I knew that some sort of gesture was needed, an action that would be viewed as conciliatory, and so I decided to clean the apartment, which is how I came to be standing on the sidewalk with the rugs, watching the men in blue jumpsuits drink cognac and nod at the gas line. Determined that their idleness not dictate my own, I dumped my bundle of rugs to the ground, chose one, and began shaking it mightily so that it snapped like a sail in the wind and filled the air with dust.
“¡Olé!” cried out one of the men while the others laughed and cheered me on.
“Don’t you have work?” I asked in awkward Spanish, glaring at the hole.
“Ah,” said the mailman. “You must be the American.” He set down his cognac, dipped into his mailbag, and produced two letters, which I stepped toward him to receive. As I did so, however, extending my hand eagerly, I felt something hit my wrist, a warm, gentle splat, and I held it up for inspection. Th
ere it was, no bigger than a squirt of toothpaste, a small white glob drizzled with specks of black, so stunningly simple in appearance that it struck me as something that might be presented, atop an oversized dinner plate and with much fanfare, at a restaurant featuring haute cuisine.
“Asshole birds,” said the mailman shaking his head sadly, and the others joined in, loudly and creatively cursing the birds perched on the balcony above us.
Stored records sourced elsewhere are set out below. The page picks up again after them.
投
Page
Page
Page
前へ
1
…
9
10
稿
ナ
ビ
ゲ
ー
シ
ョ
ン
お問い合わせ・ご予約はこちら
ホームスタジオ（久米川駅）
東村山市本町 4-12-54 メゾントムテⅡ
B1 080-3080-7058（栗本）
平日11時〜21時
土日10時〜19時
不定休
I, though, was in no mood for sympathy, certainly not that tendered by a group of men who had been mocking me moments earlier and who, moreover, were the reason I had not enjoyed a hot shower in weeks. My anger, of course, was much broader, including in its scope any number of things: the fact that across the ocean, in the place where I had grown up, an old man sat in jail awaiting trial for what I deemed the ultimate act of love (because, at that age and fresh from years spent in the study of literature, I believed that sacrifice always implied love); that for this act he had already been judged harshly by those around him; and that I myself, despite my years of bookish devotion to such matters, had absolutely no idea how to engage in the pursuit of love.
“Chica,” said one of the men, awkwardly (and loudly). “Don’t cry.” And I realized only then that I was.
He bent down and picked up a cognac, which he handed to me. “To the asshole birds that shit on us,” he said cheerfully, waving his glass in the air as the others joined in. I clinked my glass against theirs and we drank, drank with the relish that comes from toasting adversity.
Dear Mr. Carlstrom [I wrote later that morning],
Twenty years ago, your wife was my teacher. From her, I learned, among other things, the correct use of the apostrophe. I am currently living in Spain, a country technically without apostrophes, though this does not prevent people from using them everywhere. Yesterday, for example, I saw a sign that read “Billiard’s” and another offering “English language book’s.” I could not help but think of Mrs. Carlstrom, who would have inquired indignantly, “Of what, may I ask, are these billiards and books in possession?” I am teaching English to businessmen here, and though I am not suited for this particular audience, I believe that I may be suited for the profession itself.